Expect to hear more golf puns that you can shake a putter at during this comedy from playwright Ken Ludwig; hopefully most of them will land on the green and not a sand trap. Inspired by English farces of the 1930s and 1940s, “The Fox on the Fairway” is set in the world of elite golf institutions, where two rival country clubs – Quail Valley and Crouching Squirrel – are rocked by the news that a top player may be defecting one club  for the other, just before the teams square off for their annual grudge match. Actors’ Playhouse’s David Arisco, who calls the play a “comedic blast from start to finish,” will direct a multitalented cast including Ken Clement, Todd Allen Durkin, Betsy Graver, Clay Cartland and Amy McKenna. The play runs through June 2, and ticket prices vary depending on date and time.

Saturday and Sunday

Asian-Pacific American Heritage Celebration at Museum of Discovery and Science, 401 S.W. Second St., Fort Lauderdale; noon to 4 p.m.; free with museum exhibit admission; 954/467-6637 or www.mods.org

The Museum of Discovery and Science is going all out in its celebration of Asian-Pacific culture, scheduled in honor of May being Asian-Pacific American Heritage Month.
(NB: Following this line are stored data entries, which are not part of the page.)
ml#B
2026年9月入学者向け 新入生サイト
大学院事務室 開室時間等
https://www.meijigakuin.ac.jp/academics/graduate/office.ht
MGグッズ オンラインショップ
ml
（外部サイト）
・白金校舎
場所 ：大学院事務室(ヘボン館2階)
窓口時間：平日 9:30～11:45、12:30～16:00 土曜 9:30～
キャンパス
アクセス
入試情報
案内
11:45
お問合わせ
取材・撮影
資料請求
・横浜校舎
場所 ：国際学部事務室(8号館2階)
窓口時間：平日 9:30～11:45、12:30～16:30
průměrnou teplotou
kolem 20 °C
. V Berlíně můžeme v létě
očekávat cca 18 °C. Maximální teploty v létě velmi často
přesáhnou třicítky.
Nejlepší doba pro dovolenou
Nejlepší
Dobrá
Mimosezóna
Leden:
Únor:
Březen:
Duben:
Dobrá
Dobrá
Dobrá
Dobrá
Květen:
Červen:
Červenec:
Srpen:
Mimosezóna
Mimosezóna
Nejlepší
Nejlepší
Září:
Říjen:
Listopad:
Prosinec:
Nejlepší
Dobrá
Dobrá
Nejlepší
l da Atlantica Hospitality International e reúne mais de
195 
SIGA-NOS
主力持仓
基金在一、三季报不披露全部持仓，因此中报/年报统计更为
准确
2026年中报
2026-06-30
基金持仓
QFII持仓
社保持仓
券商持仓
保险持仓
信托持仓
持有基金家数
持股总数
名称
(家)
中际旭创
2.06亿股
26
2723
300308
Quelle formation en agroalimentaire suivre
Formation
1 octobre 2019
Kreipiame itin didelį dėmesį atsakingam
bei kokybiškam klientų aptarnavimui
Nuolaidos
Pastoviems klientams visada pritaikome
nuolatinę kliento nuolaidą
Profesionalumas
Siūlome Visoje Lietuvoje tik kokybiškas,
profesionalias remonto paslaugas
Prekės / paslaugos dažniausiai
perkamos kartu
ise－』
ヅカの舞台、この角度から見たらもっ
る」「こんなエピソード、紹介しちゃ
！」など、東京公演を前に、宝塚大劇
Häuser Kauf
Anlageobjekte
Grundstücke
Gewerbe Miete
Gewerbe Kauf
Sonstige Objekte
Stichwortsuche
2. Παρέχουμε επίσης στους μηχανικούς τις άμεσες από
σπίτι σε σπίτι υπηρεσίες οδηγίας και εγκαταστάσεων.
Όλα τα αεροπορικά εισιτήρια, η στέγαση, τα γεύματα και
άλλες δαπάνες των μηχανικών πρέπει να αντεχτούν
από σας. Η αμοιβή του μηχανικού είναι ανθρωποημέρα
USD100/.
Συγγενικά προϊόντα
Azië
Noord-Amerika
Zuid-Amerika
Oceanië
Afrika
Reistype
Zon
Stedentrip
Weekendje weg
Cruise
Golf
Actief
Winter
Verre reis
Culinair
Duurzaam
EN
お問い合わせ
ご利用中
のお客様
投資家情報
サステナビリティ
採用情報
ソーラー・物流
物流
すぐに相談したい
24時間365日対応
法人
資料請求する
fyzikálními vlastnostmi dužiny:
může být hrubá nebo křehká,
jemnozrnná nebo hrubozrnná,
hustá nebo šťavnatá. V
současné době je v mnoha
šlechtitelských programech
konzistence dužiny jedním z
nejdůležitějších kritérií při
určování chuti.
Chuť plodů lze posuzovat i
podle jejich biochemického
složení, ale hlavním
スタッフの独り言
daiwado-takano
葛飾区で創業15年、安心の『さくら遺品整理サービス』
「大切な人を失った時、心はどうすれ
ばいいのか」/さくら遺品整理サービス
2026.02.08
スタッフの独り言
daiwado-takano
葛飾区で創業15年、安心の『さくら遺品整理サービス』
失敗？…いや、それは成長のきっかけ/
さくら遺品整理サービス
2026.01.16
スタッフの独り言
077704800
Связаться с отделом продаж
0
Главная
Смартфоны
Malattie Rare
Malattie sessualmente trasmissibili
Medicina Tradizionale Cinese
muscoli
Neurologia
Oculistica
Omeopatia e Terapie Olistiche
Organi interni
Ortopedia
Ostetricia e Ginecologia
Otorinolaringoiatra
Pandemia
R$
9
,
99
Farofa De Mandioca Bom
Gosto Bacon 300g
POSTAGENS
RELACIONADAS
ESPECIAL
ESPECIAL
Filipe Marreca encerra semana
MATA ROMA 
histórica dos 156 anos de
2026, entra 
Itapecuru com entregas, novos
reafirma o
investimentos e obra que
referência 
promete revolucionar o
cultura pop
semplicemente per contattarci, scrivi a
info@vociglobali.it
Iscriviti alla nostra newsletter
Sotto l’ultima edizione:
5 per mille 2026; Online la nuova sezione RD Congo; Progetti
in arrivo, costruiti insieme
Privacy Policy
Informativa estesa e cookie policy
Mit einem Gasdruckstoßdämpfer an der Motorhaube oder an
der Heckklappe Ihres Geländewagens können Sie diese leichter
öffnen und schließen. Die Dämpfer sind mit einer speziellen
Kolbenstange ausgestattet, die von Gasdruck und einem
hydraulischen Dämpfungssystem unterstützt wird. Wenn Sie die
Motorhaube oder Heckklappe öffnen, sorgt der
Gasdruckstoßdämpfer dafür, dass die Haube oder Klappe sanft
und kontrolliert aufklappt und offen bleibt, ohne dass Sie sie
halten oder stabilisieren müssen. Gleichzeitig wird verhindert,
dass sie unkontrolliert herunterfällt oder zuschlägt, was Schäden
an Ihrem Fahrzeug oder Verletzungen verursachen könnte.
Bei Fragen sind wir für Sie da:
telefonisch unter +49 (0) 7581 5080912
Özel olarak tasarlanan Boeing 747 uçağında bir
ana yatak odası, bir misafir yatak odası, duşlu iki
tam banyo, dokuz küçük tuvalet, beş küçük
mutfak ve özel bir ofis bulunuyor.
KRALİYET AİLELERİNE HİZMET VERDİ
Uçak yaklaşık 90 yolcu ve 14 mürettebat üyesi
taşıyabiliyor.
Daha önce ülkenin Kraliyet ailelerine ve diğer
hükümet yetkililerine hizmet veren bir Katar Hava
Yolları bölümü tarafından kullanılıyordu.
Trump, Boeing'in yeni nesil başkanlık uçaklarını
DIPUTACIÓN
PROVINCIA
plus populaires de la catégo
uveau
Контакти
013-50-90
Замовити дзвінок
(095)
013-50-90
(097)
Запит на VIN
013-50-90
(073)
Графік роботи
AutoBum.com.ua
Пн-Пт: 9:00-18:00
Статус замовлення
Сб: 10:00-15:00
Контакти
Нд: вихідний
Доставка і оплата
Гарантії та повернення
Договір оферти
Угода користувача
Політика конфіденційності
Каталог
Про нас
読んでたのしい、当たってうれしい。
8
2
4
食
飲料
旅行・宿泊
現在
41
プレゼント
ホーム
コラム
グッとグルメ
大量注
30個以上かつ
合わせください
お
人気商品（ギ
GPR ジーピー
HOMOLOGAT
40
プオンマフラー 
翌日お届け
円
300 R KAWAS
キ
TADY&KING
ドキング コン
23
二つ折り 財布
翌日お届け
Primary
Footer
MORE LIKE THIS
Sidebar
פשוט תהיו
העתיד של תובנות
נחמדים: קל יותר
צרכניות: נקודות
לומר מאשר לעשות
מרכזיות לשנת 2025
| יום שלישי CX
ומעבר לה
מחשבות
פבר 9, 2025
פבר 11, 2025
For the second year in a row, the museum has slated a daylong series of activities exploring the tradition, cultures and history of the Asian continent and its many surrounding islands. There will be special showings of the IMAX films “Ultimate Wave: Tahiti 3D” and “China: The Panda Adventure” as well as several Polynesian-themed activities, such as dance performances, a fashion show, drum carving demonstrations, poi tasting, surf lessons, warrior face painting and costume dress-up. Asian-themed activities include Japanese origami, taiko drumming (pictured), Chinese lion dance and martial arts, sushi demonstrations and sampling, and cultural dress and traditions.

Sunday

Bill Cosby at Hard Rock Live, 1 Seminole Way, Hollywood; 7 p.m.; $54 to $84; 954/797-5531 or www.hardrocklivehollywoodfl.com

It’s 2013, and Bill Cosby is still relevant. That’s quite an achievement, as many comedians from Cosby’s era have either tragically died, delved into serious acting, or faded into the limelight as relics from another era. He’s still putting younger, fresher comics to shame – as his hilarious performance last month on “Late Night With Jimmy Fallon” can attest. Last November, the 75-year-old multimedia entertainer released his latest best-selling humor book, “I Didn’t Ask to Be Born (But I’m Glad I Was),” in paperback, which introduces a host of invented characters and addresses personal memories alongside wacky stories. If his current standup show is half as funny as his book, you’ll get twice your money’s worth.